C'était l'un des derniers pays européens où la zoophilie n'était pas un délit. Jusqu'au 21 avril, date à laquelle le parlement danois a enfin voté l'interdiction de la zoophilie, avoir des relations sexuelles avec un animal n'avait rien d'illégal, du moment qu'aucun mal ne lui était fait.
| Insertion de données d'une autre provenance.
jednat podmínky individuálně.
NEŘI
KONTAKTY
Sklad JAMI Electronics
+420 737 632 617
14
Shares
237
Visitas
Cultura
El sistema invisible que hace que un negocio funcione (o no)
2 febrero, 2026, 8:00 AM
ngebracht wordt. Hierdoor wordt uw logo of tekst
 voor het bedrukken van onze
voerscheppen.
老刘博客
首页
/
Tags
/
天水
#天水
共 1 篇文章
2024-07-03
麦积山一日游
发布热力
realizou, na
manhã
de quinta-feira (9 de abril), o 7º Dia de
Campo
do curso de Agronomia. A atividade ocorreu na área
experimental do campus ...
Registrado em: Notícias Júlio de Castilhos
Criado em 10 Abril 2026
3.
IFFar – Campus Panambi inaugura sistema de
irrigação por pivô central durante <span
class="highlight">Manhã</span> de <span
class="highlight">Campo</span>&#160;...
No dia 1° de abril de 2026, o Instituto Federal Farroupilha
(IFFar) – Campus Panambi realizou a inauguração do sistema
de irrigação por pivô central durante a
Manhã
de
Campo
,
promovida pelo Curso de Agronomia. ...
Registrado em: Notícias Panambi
Pour les activistes, cette notion floue de «mal», et la difficulté à le prouver, faisait du Danemark une plaque tournante du tourisme zoophile. Le ministre de l'Agriculture; Dan Jorgensen; a présenté le texte au Parlement en octobre, insistant sur le fait que les précédentes lois n'offraient pas de protection suffisante aux animaux. «Par nature, un animal ne peut pas dire non. Et par nature, un animal a aussi beaucoup de mal à prouver qu'il a été blessé par un acte sexuel», déclarait-il alors devant les députés danois. «Par conséquent, nous avons besoin d'une nouvelle législation qui garantisse que les intérêts de l'animal passent en premier», concluait-il.

Un an de prison encouru

Désormais, ceux qui seront condamnés pour zoophilie encourent une peine d'un an d'emprisonnement. En cas de récidive, la sentence pourra être doublée. Les parlementaires qui ont voté en faveur du texte ont expliqué qu'ils ne voulaient pas que le Danemark soit le dernier pays d'Europe du nord où la zoophilie était autorisée. Seul un parti, l'Alliance libérale, a voté contre cette loi, jugeant que le texte était au mieux une perte de temps, au pire une démonstration de l'Etat imposant un code moral.

En 2011, un rapport du ministère danois de la Justice dévoilait que 17% des vétérinaires du pays avaient déjà suspecté au moins une fois qu'un animal qu'ils soignaient puisse être impliqué dans un rapport sexuel avec un humain.

A ce jour, la Hongrie, la Finlande et la Roumanie sont les derniers pays de l'Union européenne où la zoophilie est légale.